§ **DATA EXCERPTS**:
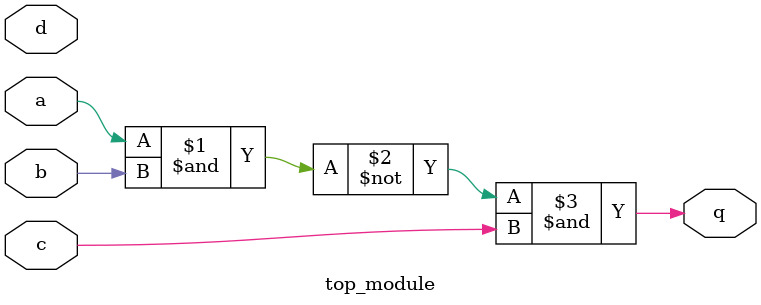
<source format=sv>
module top_module (
    input a,
    input b,
    input c,
    input d,
    output q
);
    assign q = (~(a & b) & c & (d | (~d)));
endmodule

</source>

§ **INSTRUCTIONS TO FOLLOW**:
The records above should be reproduced exactly, with no pictures included.

§ **TASK RESPONSE**:
<source format=sv>
module top_module (
    input a,
    input b,
    input c,
    input d,
    output q
);
    assign q = (~(a & b) & c & (d | (~d)));
endmodule

</source>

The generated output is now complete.